The bank set aside 450 million shekels ($120 million) to cover losses related to the virus outbreak, making it one of the first lenders to make provisions for the crisis.
It included the provision in its October-December results even though the virus did not spread globally until this year.
Hapoalim, which reported a quarterly net loss of 629 million shekels compared with a profit of 97 million a year earlier, said the virus outbreak clouded the 2020 outlook.
“The events of recent weeks could have a significant negative impact on the bank’s results in 2020 but at this stage it is not possible to estimate the amount,” it said.

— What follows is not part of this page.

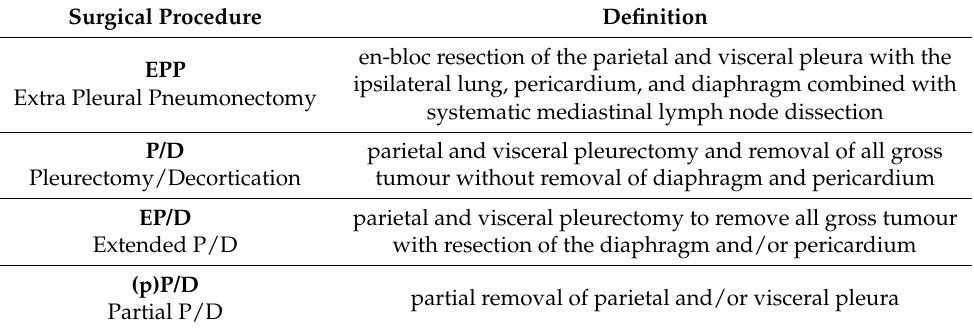
Table 2. Definition of surgical procedures according to IASLC [42] and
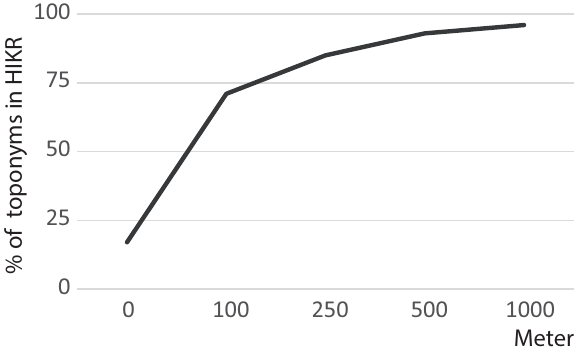
Figure 4: Cumulative curve of distance between Hikr toponyms and their entries in the authoritative SwissNames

Hapoalim also made a provision of 897 million shekels due to “significant progress” in negotiations with U.S. regulators, including the Department of Justice (DOJ), to settle a tax investigation.
The bank said on Wednesday it expected to pay $870 million to settle the investigation. The fourth quarter provision is in addition to $611 million already set aside.

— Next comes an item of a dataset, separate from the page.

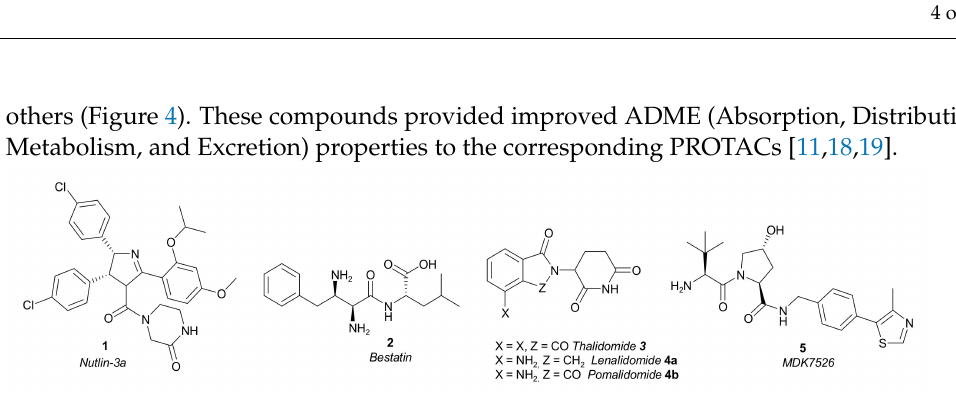
Figure 4. Examples of small molecules used as E3-ligase recruiters: Nutlin-3a 1 , Bestatin 2 , Thalidomide 3 , Lenalidomide 4a , Pomalidomide 4b , and MDK7525 5 .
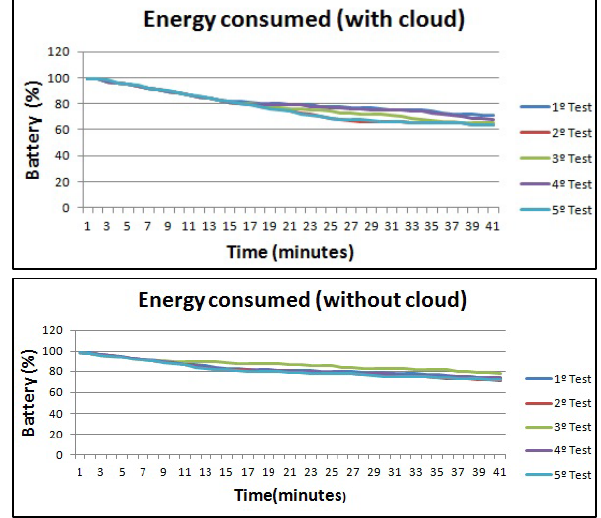
Figure 4. Energy Consumed, with and without cloud.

Net interest income in the quarter was steady at 2.29 billion shekels versus a year earlier.
Credit loss expenses surged to 876 million shekels, including the provision for the coronavirus outbreak, which has hammered the global economy, particularly the energy, airline and tourism industries.
Reductions in short-term interest rates by various central banks were also expected to hit Hapoalim’s interest income.
However, the bank’s Tier 1 capital ratio increased to 11.53% in 2019 from 11.16% in 2018.
“Hapoalim enters the 2020 coronavirus uncertainty from a position of capital strength ... as well as settling DOJ matters, subject to approvals, that removes major uncertainty,” Jefferies analyst Joseph Dickerson said.
The bank’s shares were up 4.3% in morning trade, outpacing gains of 2.9% in the main Tel Aviv market indices.